» Exercise directions:
Output as a JSON list of strings, one per line, the entries beginning with the line containing "pose: elev=100.7 azim=31.3" and ending with the line containing "Dot at: (306, 258)", both included. Omit blank lines.

» The records:
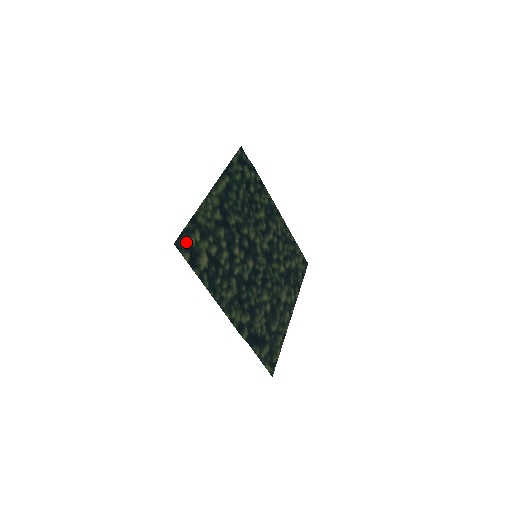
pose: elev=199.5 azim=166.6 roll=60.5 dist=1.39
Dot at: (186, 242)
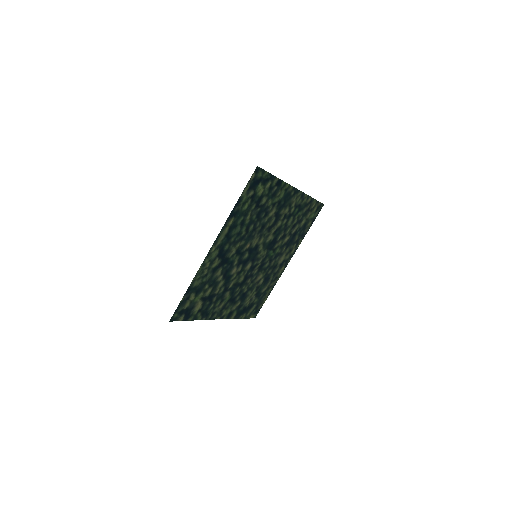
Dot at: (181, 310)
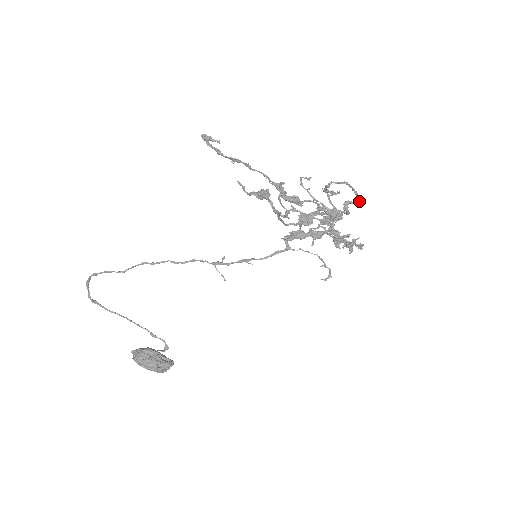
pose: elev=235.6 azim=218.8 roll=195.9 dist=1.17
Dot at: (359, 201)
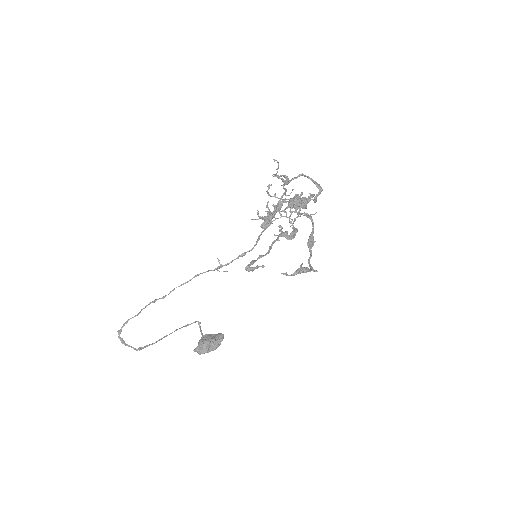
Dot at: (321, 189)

* * *

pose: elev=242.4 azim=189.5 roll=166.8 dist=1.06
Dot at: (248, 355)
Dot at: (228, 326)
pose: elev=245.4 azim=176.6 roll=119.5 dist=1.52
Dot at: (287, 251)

* * *

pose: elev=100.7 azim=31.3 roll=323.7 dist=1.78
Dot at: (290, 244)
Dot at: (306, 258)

» Complete output:
[
  "pose: elev=100.7 azim=31.3 roll=323.7 dist=1.78",
  "Dot at: (290, 244)",
  "Dot at: (306, 258)"
]